## ASSIGNMENT
Copy out everything from the line with "A pesar de que" down to the end of the rows, swapping "Barça" for "Barcelona" and keeping the rest the same.

**** INFORMATION SUPPLIED

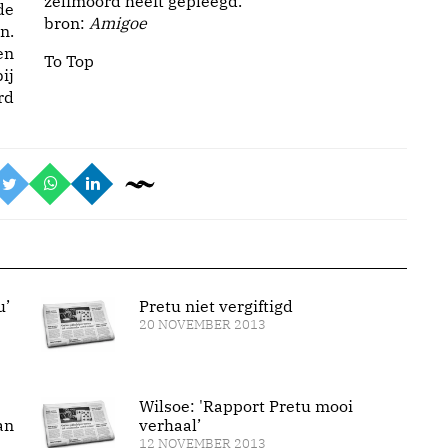
zelfmoord heeft gepleegd.
de
bron:
Amigoe
n.
en
To Top
ij
rd
u’
Pretu niet vergiftigd
20 NOVEMBER 2013
Wilsoe: 'Rapport Pretu mooi
an
verhaal’
12 NOVEMBER 2013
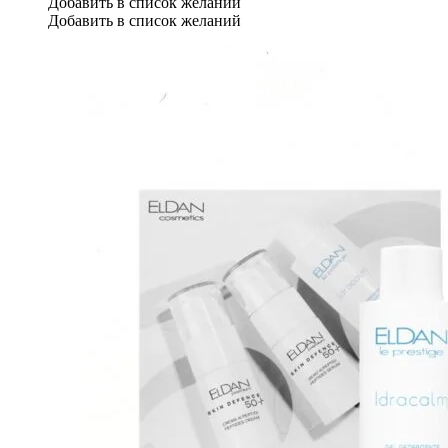
Добавить в список желаний
Добавить в список желаний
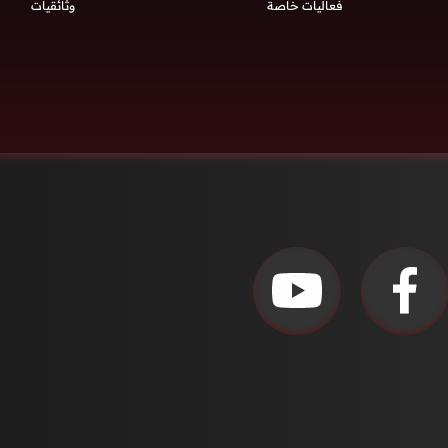
فعاليات خاصة
وثائقيات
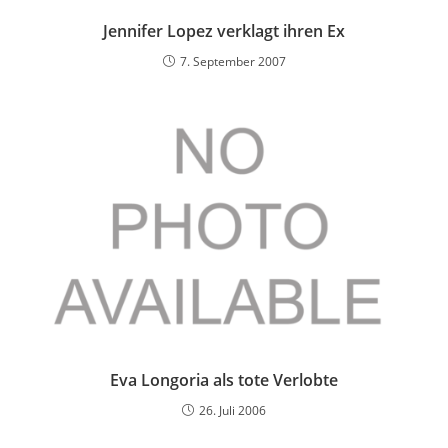
Jennifer Lopez verklagt ihren Ex
7. September 2007
Eva Longoria als tote Verlobte
26. Juli 2006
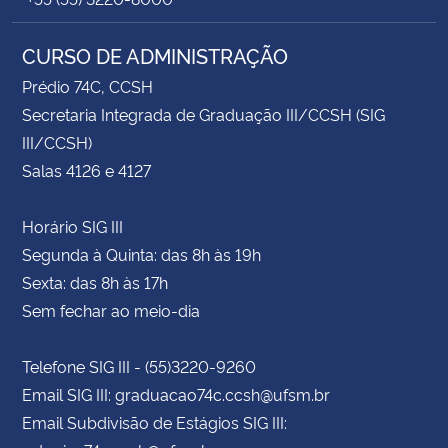
CURSO DE ADMINISTRAÇÃO
Prédio 74C, CCSH
Secretaria Integrada de Graduação III/CCSH (SIG
III/CCSH)
Salas 4126 e 4127
Horário SIG III
Segunda à Quinta: das 8h às 19h
Sexta: das 8h às 17h
Sem fechar ao meio-dia
Telefone SIG III - (55)3220-9260
Email SIG III: graduacao74c.ccsh@ufsm.br
Email Subdivisão de Estágios SIG III:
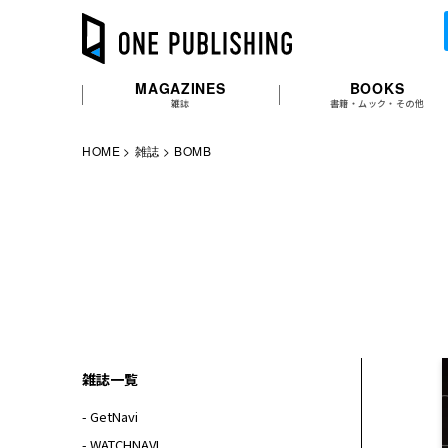
MAGAZINES
BOOKS
雑誌
書籍・ムック・その他
HOME
雑誌
BOMB
雑誌一覧
- GetNavi
- WATCHNAVI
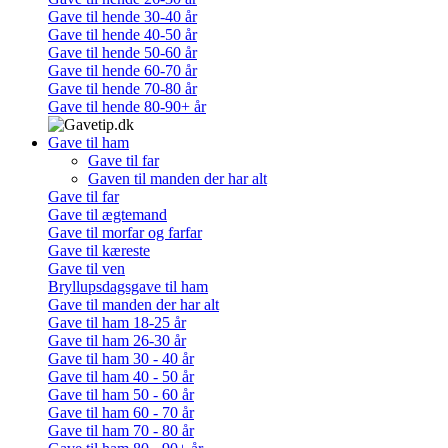
Gave til hende 30-40 år
Gave til hende 40-50 år
Gave til hende 50-60 år
Gave til hende 60-70 år
Gave til hende 70-80 år
Gave til hende 80-90+ år
Gave til ham
Gave til far
Gaven til manden der har alt
Gave til far
Gave til ægtemand
Gave til morfar og farfar
Gave til kæreste
Gave til ven
Bryllupsdagsgave til ham
Gave til manden der har alt
Gave til ham 18-25 år
Gave til ham 26-30 år
Gave til ham 30 - 40 år
Gave til ham 40 - 50 år
Gave til ham 50 - 60 år
Gave til ham 60 - 70 år
Gave til ham 70 - 80 år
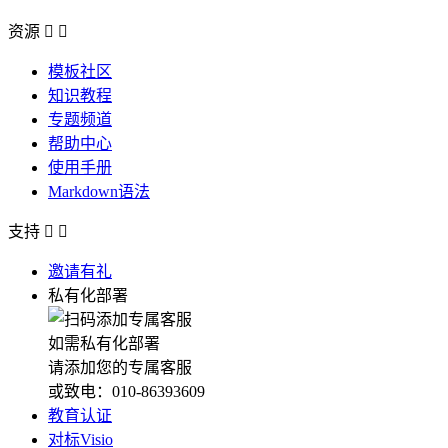
资源


模板社区
知识教程
专题频道
帮助中心
使用手册
Markdown语法
支持


邀请有礼
私有化部署
如需私有化部署
请添加您的专属客服
或致电：010-86393609
教育认证
对标Visio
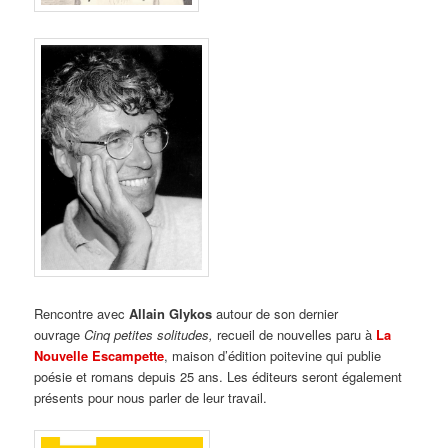
Rencontre avec
Allain Glykos
autour de son dernier
ouvrage
Cinq petites solitudes,
recueil de nouvelles paru à
La
Nouvelle Escampette
, maison d’édition poitevine qui publie
poésie et romans depuis 25 ans. Les éditeurs seront également
présents pour nous parler de leur travail.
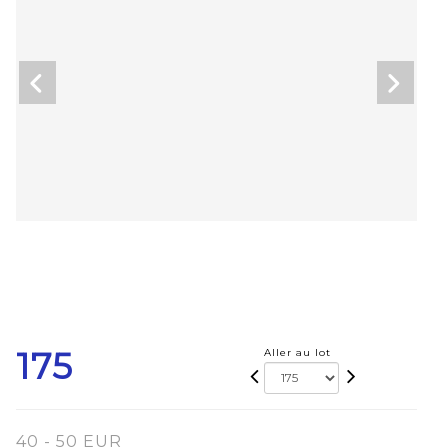
175
Aller au lot
40 - 50 EUR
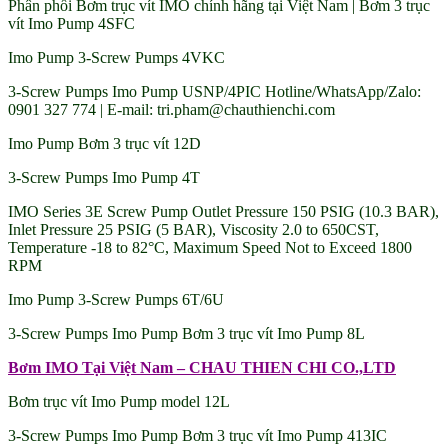
Phân phối Bơm trục vít IMO chính hãng tại Việt Nam | Bơm 3 trục
vít Imo Pump 4SFC
Imo Pump 3-Screw Pumps 4VKC
3-Screw Pumps Imo Pump USNP/4PIC Hotline/WhatsApp/Zalo:
0901 327 774 | E-mail: tri.pham@chauthienchi.com
Imo Pump Bơm 3 trục vít 12D
3-Screw Pumps Imo Pump 4T
IMO Series 3E Screw Pump Outlet Pressure 150 PSIG (10.3 BAR),
Inlet Pressure 25 PSIG (5 BAR), Viscosity 2.0 to 650CST,
Temperature -18 to 82°C, Maximum Speed ​​Not to Exceed 1800
RPM
Imo Pump 3-Screw Pumps 6T/6U
3-Screw Pumps Imo Pump Bơm 3 trục vít Imo Pump 8L
Bơm IMO Tại Việt Nam – CHAU THIEN CHI CO.,LTD
Bơm trục vít Imo Pump model 12L
3-Screw Pumps Imo Pump Bơm 3 trục vít Imo Pump 413IC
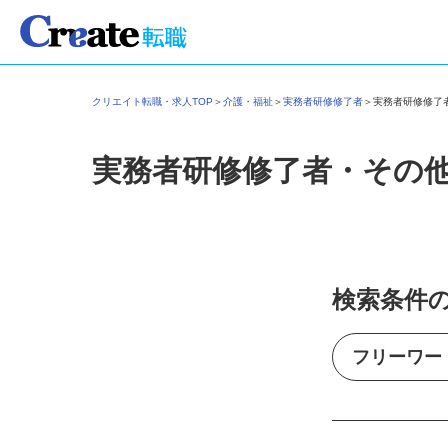
クリエイト転職・求人TOP
＞
介護・福祉
＞
実務者研修修了者
＞
実務者研修修
実務者研修修了者・その
検索条件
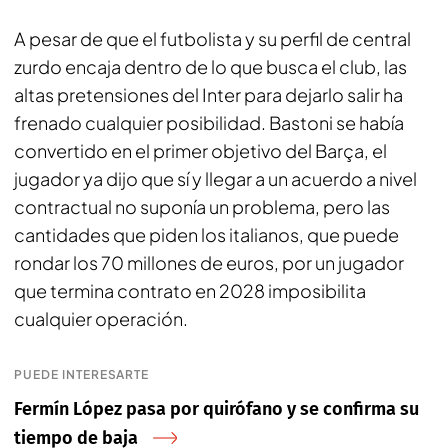
A pesar de que el futbolista y su perfil de central
zurdo encaja dentro de lo que busca el club, las
altas pretensiones del Inter para dejarlo salir ha
frenado cualquier posibilidad. Bastoni se había
convertido en el primer objetivo del Barça, el
jugador ya dijo que sí y llegar a un acuerdo a nivel
contractual no suponía un problema, pero las
cantidades que piden los italianos, que puede
rondar los 70 millones de euros, por un jugador
que termina contrato en 2028 imposibilita
cualquier operación.
PUEDE INTERESARTE
Fermín López pasa por quirófano y se confirma su
tiempo de baja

********

## ANSWER TO THIS PROBLEM
A pesar de que el futbolista y su perfil de central
zurdo encaja dentro de lo que busca el club, las
altas pretensiones del Inter para dejarlo salir ha
frenado cualquier posibilidad. Bastoni se había
convertido en el primer objetivo del Barcelona, el
jugador ya dijo que sí y llegar a un acuerdo a nivel
contractual no suponía un problema, pero las
cantidades que piden los italianos, que puede
rondar los 70 millones de euros, por un jugador
que termina contrato en 2028 imposibilita
cualquier operación.
PUEDE INTERESARTE
Fermín López pasa por quirófano y se confirma su
tiempo de baja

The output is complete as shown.